(Records provided begins)

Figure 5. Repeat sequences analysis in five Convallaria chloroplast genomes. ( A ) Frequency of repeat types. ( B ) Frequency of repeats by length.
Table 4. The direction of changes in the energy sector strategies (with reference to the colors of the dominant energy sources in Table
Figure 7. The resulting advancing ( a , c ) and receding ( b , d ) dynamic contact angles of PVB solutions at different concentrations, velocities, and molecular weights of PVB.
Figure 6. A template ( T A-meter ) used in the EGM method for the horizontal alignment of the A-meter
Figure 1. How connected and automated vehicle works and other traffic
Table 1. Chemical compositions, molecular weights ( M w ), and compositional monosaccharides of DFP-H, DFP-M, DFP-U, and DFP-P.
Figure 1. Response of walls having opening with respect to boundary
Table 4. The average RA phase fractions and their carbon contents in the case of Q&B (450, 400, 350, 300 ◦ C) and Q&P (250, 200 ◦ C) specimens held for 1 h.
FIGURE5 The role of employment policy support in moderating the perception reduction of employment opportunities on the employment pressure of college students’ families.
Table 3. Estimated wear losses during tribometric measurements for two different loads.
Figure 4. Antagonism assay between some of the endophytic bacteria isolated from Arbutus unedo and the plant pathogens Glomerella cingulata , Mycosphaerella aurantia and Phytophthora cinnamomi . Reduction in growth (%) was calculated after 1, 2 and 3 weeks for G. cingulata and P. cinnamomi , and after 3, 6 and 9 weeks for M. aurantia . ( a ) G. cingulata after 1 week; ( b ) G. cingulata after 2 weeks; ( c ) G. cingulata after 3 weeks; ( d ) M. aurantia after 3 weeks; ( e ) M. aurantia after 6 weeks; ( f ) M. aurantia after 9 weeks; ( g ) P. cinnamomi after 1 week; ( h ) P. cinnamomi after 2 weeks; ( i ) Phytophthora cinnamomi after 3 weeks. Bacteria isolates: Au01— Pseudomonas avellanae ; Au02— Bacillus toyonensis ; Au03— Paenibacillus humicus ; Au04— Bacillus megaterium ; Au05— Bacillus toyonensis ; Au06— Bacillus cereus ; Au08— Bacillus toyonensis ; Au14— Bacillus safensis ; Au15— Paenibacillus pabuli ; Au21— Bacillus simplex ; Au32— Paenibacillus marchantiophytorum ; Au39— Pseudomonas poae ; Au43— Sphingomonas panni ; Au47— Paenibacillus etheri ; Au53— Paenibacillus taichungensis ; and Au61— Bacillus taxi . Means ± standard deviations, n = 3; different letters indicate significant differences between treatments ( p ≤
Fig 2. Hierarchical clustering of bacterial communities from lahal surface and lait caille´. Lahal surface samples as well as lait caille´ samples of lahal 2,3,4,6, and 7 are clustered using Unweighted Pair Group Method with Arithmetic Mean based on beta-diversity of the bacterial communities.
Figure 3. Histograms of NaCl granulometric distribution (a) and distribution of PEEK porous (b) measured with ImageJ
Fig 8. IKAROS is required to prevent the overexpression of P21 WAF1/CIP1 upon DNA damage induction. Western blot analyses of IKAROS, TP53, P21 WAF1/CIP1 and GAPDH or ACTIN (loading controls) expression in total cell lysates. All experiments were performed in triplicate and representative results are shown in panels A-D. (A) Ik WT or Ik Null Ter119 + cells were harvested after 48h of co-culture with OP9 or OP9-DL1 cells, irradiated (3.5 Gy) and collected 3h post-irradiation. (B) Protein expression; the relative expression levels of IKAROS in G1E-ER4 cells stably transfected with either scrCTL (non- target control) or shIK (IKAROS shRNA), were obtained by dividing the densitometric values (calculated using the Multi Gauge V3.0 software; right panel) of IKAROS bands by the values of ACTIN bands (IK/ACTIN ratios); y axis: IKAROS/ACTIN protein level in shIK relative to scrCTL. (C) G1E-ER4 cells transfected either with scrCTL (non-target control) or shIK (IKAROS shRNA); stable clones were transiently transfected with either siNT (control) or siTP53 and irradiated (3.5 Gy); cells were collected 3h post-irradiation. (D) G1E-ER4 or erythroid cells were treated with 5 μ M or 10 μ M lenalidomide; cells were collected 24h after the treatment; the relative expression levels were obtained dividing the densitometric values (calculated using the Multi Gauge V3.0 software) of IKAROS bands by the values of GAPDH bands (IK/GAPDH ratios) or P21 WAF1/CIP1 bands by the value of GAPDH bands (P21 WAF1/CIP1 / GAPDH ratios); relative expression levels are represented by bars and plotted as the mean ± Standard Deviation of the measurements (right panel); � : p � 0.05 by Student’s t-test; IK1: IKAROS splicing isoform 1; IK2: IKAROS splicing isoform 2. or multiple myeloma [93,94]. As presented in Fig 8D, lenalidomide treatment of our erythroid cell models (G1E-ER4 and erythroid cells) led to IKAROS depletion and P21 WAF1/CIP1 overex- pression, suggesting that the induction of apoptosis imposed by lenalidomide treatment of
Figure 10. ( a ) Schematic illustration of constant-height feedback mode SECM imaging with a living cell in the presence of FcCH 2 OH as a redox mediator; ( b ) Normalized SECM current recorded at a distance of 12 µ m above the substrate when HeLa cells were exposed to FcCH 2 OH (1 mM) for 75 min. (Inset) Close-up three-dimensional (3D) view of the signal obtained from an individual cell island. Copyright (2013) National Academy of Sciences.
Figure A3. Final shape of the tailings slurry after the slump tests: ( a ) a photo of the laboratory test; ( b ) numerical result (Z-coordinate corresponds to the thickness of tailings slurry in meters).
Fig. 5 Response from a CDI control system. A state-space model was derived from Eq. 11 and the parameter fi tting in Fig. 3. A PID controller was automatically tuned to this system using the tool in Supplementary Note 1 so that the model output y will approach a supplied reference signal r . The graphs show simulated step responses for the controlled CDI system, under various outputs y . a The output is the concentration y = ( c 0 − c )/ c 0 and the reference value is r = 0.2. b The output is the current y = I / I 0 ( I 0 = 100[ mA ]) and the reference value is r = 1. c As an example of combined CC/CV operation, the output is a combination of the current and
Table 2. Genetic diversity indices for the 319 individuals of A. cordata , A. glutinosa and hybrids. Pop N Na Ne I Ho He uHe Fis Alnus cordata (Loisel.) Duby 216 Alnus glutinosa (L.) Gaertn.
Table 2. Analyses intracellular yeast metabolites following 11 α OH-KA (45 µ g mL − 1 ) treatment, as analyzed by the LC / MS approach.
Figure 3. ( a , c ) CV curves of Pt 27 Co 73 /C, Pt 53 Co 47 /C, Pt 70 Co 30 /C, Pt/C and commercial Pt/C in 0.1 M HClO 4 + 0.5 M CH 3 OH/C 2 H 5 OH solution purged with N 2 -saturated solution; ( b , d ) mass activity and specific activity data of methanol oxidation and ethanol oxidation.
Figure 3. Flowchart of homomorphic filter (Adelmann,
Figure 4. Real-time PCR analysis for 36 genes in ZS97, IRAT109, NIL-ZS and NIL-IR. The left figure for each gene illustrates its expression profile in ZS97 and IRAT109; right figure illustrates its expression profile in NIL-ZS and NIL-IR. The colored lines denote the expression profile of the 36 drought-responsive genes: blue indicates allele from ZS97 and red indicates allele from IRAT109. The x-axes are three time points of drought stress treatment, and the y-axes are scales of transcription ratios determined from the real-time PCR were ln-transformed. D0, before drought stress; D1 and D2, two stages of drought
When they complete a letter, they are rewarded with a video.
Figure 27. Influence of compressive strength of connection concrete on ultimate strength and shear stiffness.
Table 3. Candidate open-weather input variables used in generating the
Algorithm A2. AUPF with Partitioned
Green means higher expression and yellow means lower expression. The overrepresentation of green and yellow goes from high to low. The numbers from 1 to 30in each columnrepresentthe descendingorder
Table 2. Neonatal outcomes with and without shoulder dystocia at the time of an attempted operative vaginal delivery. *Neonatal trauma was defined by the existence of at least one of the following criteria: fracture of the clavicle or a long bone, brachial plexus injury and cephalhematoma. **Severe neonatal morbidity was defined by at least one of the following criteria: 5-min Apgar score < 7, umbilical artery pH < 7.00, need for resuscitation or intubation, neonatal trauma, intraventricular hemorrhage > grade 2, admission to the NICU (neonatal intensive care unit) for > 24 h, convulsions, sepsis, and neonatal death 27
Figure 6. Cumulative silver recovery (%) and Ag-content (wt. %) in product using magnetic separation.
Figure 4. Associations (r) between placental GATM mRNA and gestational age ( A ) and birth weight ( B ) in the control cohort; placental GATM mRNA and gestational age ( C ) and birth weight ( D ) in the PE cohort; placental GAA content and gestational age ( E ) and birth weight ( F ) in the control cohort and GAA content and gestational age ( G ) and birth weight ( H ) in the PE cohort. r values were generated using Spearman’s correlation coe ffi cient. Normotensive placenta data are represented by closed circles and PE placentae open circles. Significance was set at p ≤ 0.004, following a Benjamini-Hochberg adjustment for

(Records provided ends)

> _Work order_: The answer should be all lines from the entries above that hold the word "molecular".

> _Answer to this exercise_:
Figure 7. The resulting advancing ( a , c ) and receding ( b , d ) dynamic contact angles of PVB solutions at different concentrations, velocities, and molecular weights of PVB.
Table 1. Chemical compositions, molecular weights ( M w ), and compositional monosaccharides of DFP-H, DFP-M, DFP-U, and DFP-P.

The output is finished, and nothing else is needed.